→ **Short exercise**
Switch every "pose" to "view" in the entries, from the start through the line that contains "Dot at: (129, 306)", and leave everything else as it is. Give back only those lines, without the pictures.

>> begin

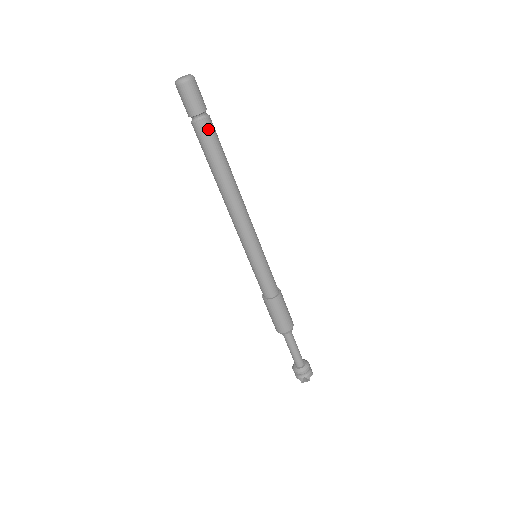
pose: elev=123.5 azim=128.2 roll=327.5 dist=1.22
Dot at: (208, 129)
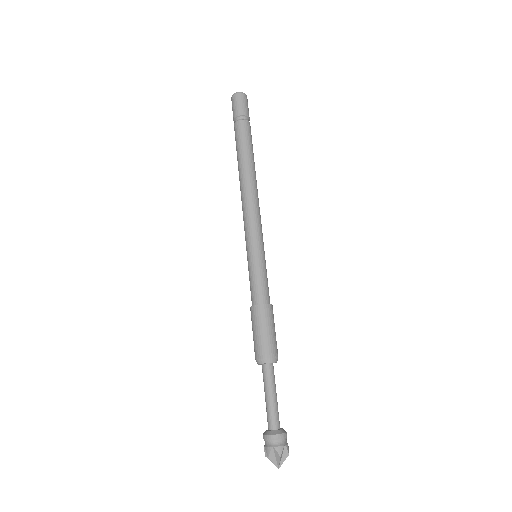
Dot at: (244, 127)
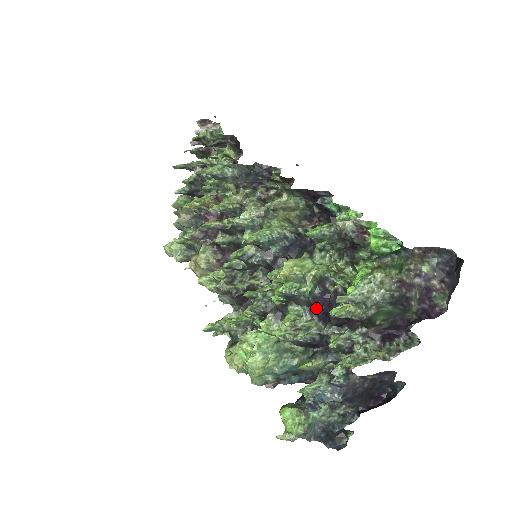
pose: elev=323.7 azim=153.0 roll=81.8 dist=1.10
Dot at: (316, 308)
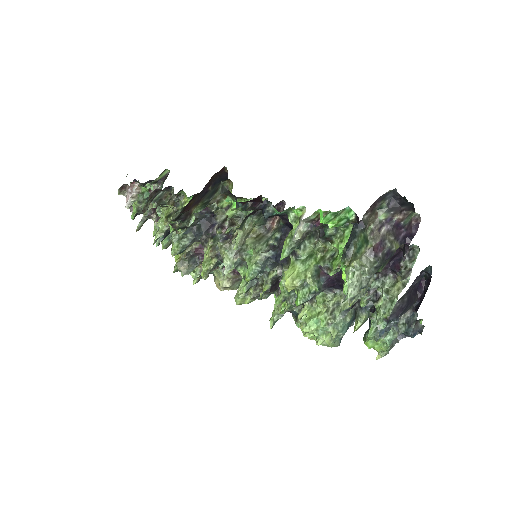
Dot at: (331, 287)
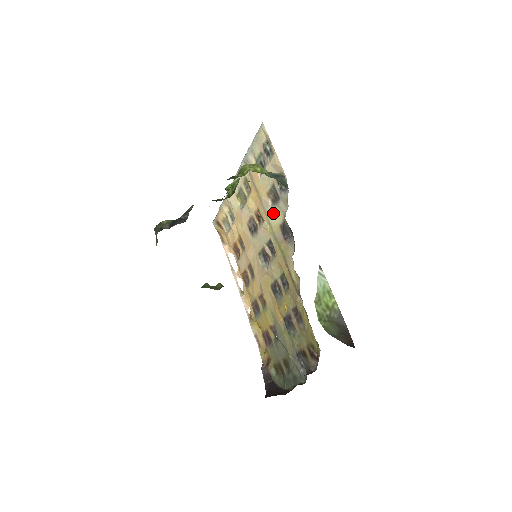
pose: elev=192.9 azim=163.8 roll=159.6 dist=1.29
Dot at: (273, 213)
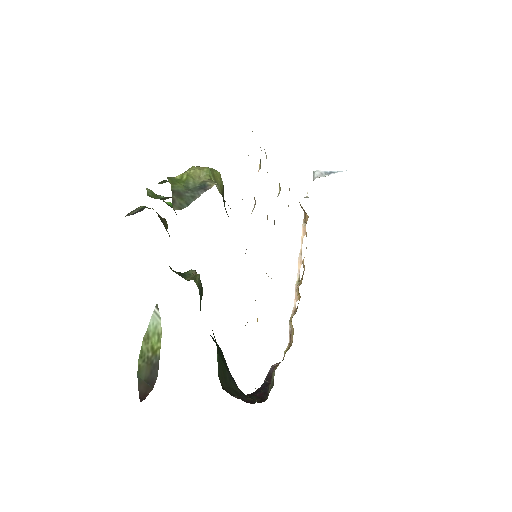
Dot at: occluded
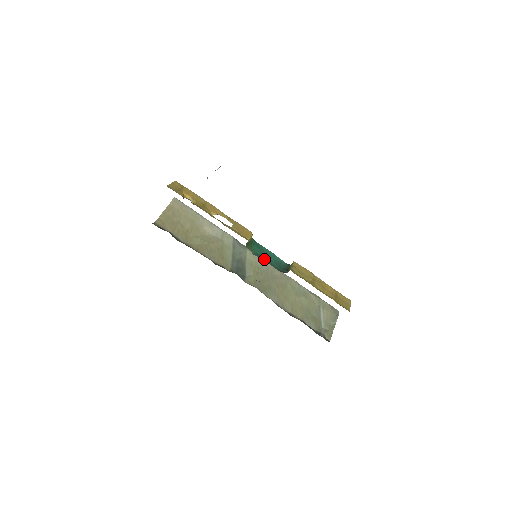
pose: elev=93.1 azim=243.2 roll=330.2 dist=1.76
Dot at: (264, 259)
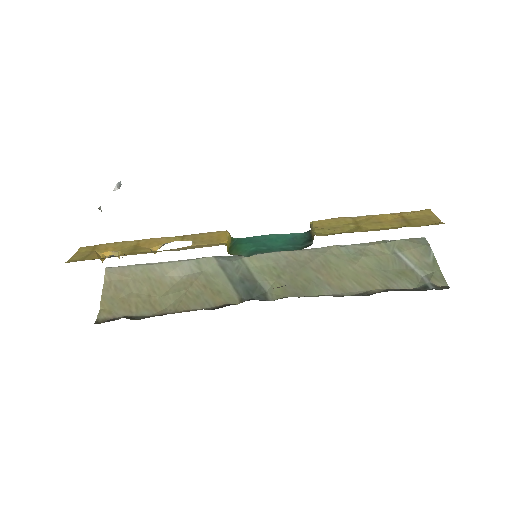
Dot at: (266, 251)
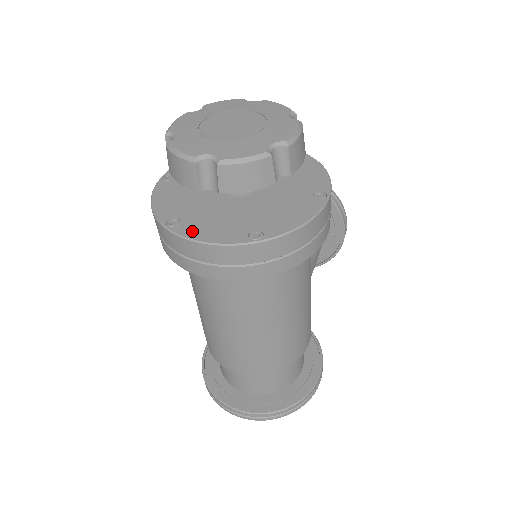
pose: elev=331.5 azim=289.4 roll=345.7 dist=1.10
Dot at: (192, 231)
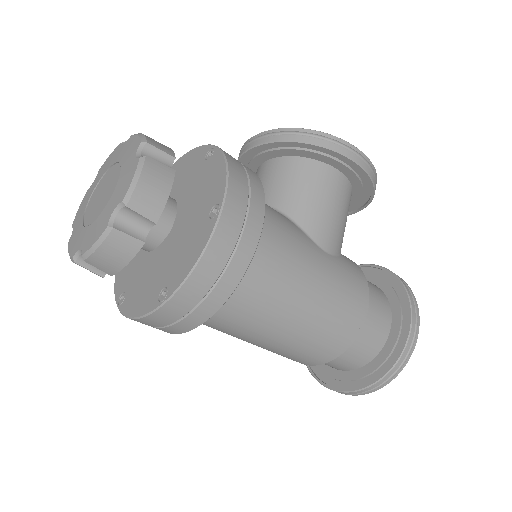
Dot at: (129, 306)
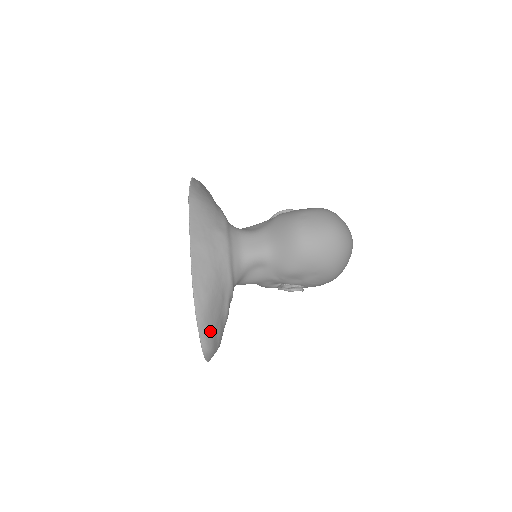
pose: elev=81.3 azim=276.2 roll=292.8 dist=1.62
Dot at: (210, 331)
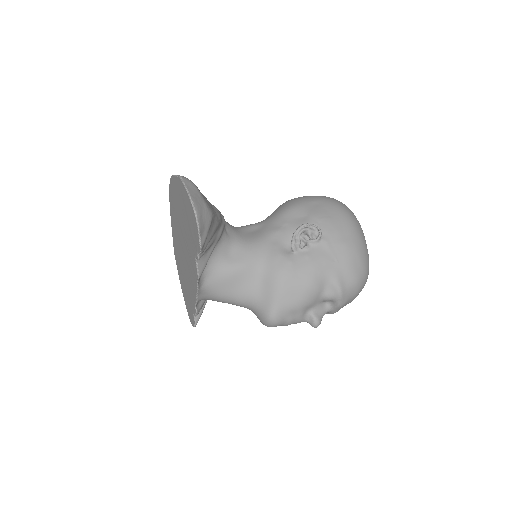
Dot at: occluded
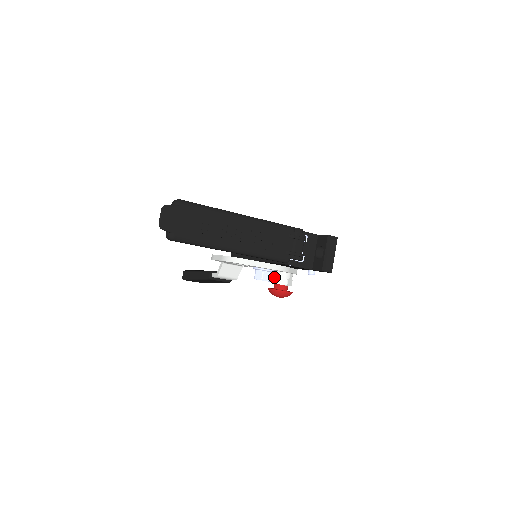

>> end

→ **Output of the task**
view: elev=123.5 azim=128.2 roll=327.5 dist=1.22
Dot at: (208, 129)
Dot at: (244, 127)
view: elev=323.7 azim=153.0 roll=81.8 dist=1.10
Dot at: (316, 308)
Dot at: (331, 287)
view: elev=192.9 azim=163.8 roll=159.6 dist=1.29
Dot at: (273, 213)
Dot at: occluded
view: elev=93.1 azim=243.2 roll=330.2 dist=1.76
Dot at: (264, 259)
Dot at: (266, 251)
view: elev=331.5 azim=289.4 roll=345.7 dist=1.10
Dot at: (192, 231)
Dot at: (129, 306)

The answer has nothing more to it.